The exiled media workers were further criminally prosecuted in absentia in Belarus:

  • On May 2, Siarhei Biaspalau, a blogger and the founder of ‘My Country Belarus’ Telegram channel was sentenced in absentia to 18 years in prison and a fine under several articles of the Criminal Code. Among other, he was criminally charged for the alleged ‘conspiracy to seize power in the unconstitutional way’ (article 357), ‘arrangement of riots, which were accompanied with violence, pogroms, arson, destruction of property and military resistance to governmental officials’ (article 293) as well as ‘insults and slander against the president of Belarus’ (articles 367 and 368).
  • On June 3, blogger Anton Motolko was sentenced in absentia to 20 years in prison for treason, organising mass riots, calling for the seizure of power, discrediting Belarus, insulting and slandering Alyaksandr Lukashenka and other articles (13 in total).

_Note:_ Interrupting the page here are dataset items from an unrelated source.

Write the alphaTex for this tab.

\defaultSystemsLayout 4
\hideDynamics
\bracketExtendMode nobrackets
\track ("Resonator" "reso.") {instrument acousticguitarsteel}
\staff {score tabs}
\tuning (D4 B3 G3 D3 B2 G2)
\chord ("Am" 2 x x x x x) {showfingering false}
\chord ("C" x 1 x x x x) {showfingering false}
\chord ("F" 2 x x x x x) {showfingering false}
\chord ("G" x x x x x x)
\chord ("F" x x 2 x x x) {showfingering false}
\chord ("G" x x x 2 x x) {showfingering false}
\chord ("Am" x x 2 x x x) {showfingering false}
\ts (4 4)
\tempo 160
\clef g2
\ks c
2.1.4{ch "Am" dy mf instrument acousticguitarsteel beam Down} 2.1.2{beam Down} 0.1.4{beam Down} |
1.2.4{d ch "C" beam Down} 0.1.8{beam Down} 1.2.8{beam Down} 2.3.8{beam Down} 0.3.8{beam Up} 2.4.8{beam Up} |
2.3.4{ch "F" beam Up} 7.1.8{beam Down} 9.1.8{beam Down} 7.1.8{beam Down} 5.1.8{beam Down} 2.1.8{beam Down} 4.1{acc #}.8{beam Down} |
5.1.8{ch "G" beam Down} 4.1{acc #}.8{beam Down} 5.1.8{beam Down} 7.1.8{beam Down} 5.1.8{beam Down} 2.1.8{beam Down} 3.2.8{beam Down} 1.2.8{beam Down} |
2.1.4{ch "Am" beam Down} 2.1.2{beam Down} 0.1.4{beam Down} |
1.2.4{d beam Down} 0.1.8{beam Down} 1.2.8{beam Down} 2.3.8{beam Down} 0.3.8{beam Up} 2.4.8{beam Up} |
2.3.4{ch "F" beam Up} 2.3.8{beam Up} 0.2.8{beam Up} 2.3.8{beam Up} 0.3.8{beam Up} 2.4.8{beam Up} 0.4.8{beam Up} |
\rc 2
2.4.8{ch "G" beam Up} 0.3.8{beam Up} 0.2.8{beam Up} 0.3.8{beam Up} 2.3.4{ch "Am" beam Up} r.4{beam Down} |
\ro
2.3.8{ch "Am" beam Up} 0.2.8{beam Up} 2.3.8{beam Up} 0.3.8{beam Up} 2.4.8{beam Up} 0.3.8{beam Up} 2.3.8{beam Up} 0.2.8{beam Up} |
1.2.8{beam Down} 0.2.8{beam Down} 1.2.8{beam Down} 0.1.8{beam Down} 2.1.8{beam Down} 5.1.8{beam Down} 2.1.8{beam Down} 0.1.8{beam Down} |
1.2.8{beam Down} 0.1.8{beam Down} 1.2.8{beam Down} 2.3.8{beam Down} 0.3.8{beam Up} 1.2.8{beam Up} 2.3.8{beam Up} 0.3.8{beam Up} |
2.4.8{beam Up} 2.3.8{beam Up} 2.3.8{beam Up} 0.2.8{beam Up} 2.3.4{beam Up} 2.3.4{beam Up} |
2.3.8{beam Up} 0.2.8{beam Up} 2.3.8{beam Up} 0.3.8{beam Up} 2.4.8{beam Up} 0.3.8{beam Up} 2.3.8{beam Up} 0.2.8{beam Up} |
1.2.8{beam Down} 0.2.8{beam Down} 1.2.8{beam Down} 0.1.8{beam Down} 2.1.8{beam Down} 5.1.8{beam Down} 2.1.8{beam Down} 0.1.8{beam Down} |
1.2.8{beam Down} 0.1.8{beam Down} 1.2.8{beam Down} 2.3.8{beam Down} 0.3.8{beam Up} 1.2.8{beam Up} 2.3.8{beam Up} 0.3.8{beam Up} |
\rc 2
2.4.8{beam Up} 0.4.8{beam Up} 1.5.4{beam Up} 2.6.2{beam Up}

ANNEX 1: OPEN SOURCES USED FOR GATHERING DATA (BELARUS)

  • Article 19 – an international human rights organisation that works to defend and promote freedom of expression and freedom of information worldwide.
  • Belarusian Association of Journalists – the largest democratic non-governmental association of Belarusian media representatives, a member of the International and European Federation of Journalists.
  • Ministry of Information of the Republic of Belarus –a national government agency in the field of mass media that has serious administrative and sanction powers (from registering mass media to initiating their closure, as well as extrajudicial blocking of Internet resources).
  • Belsat – a Polish free-to-air satellite television channel aimed at Belarus.
  • Belta – a state news agency created to disseminate information about the activities of the state bodies of Belarus.
  • Pozirk – a Belarusian news agency launched by journalists who had worked for BelaPAN and Naviny.by.
  • Reporters Without Borders – an international non-profit and non-governmental organization that safeguards the right to freedom of information.
  • Zerkalo – a Belarusian information portal.
  • Viasna Human Rights Centre – a non-governmental human rights organization, created in 1996 during mass protest actions of the democratic opposition in Belarus. 
  • Belarusian and English-language resources that are available online.